Scottish Power to build vast battery to improve wind energy supply
Energy firm says project will be big step towards continuous renewable power for UK
Scottish Power is to undertake the most ambitious battery power project in Europe in an attempt to unlock the potential of the UK’s wind and solar farms.
The company will connect an industrial-scale battery, the size of half a football pitch, to the Whitelee onshore windfarm early next year to capture more power from its 215 turbines.
The first major onshore wind power storage project will lead the way for a string of similar projects across at least six of Scottish Power’s largest renewable energy sites over the following 18 months.
It claims the 50MW battery systems promise a “significant step” on the road towards renewable energy, providing baseload, or continuous electricity supply, for the UK energy system.
The battery has more than double the power capacity of any existing battery in the UK. It would take an hour to fully charge and could release enough electricity over an hour to fully charge 806 Nissan Leaf vehicles over a total of 182,000 miles, according to a spokesman for Scottish Power.

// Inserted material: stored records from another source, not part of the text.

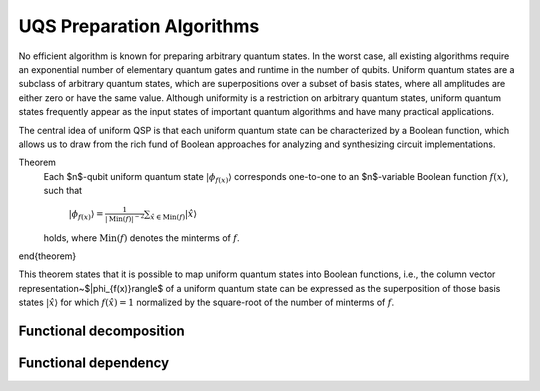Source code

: UQS Preparation Algorithms
============================================
No efficient algorithm is known for preparing arbitrary quantum states.  In the worst case, all existing algorithms require an exponential number of elementary quantum gates and runtime in the number of qubits.  Uniform quantum states are a subclass of arbitrary quantum states, which are superpositions over a subset of basis states, where all amplitudes are either zero or have the same value.  Although uniformity is a restriction on arbitrary quantum states, uniform quantum states frequently appear as the input states of important quantum algorithms and have many practical applications. 

The central idea of uniform QSP is that each uniform quantum state can be characterized by a Boolean function, which allows us to draw from the rich fund of Boolean approaches for analyzing and synthesizing circuit implementations.

Theorem
  Each $n$-qubit uniform quantum state :math:`|\phi_{f(x)}\rangle` corresponds one-to-one to an $n$-variable Boolean function :math:`f(x)`, such that
 
    :math:`|\phi_{f(x)}\rangle = \frac{1}{|\mathrm{Min}(f)|^{-2}} \sum_{\hat x \in \mathrm{Min}(f)} |\hat{x}\rangle`
  
  holds, where :math:`\mathrm{Min}(f)` denotes the minterms of :math:`f`.
\end{theorem}

This theorem states that it is possible to map uniform quantum states into Boolean functions, i.e., the column vector representation~$|\phi_{f(x)}\rangle$ of a uniform quantum state can be expressed as the superposition of those basis states :math:`|\hat x \rangle` for which :math:`f(\hat x) = 1` normalized by the square-root of the number of minterms of :math:`f`.

Functional decomposition
------------------------


Functional dependency
---------------------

Keith Anderson, Scottish Power’s chief executive, said: “Batteries will take renewable energy to the next level. It is a nice, neat solution to help use more and more renewable power in the UK, because that’s what we need to be doing to reach a net zero-carbon economy.”
The lithium-ion battery will help Whitelee, already one of the largest onshore windfarms in Europe, to generate more renewable power by storing electricity when wind speeds are high, for use when the wind drops.
“Over a period of time, we will get to use much more wind output from the project, and across the whole of the country, because even at times of low demand we will be able to capture far more of the wind rather than wasting that potential energy,” he said.
For example, the batteries could charge overnight – when demand for power is low – and release electricity in the morning, when demand from homes and businesses begins to rise.
The on-site batteries will also be used to help even out the UK’s “quite clunky” energy system by releasing short bursts of power to fill in second-by-second fluctuations in renewable energy generation. “They can react in milliseconds and are incredibly useful as a virtually instantaneous tool for the energy system operator,” Anderson said.
Scottish Power’s battery rollout is the UK’s most ambitious move into the emerging energy storage sector, which includes projects from the FTSE energy giants Drax and Centrica as well as its wind power rival, Ørsted.
Paul Wheelhouse, Scotland’s energy minister, said the project was an “exciting new chapter for Whitelee”. The windfarm was one of the first major onshore projects built in the UK 10 years ago.
Wheelhouse said it offered “a number of real potential benefits for Scotland’s energy systems, and the Scottish government will continue to support innovation and deployment in this area”.
Scottish Power will begin construction work at the Whitelee project early next year and expects the facility to be fully operational by the end of 2020.
The plans have emerged just months after Scottish Power sloughed off its remaining fossil fuel power plants to become the first major energy supplier to generate all its electricity from renewable energy sources.
The company struck a £700m deal with Drax last year to hand over its four remaining gas power stations in England to focus exclusively on investing in renewable power and its energy networks business.
“Over the next 10 to 20 years, batteries will become a much more important part of the system. We want to start now,” Anderson said.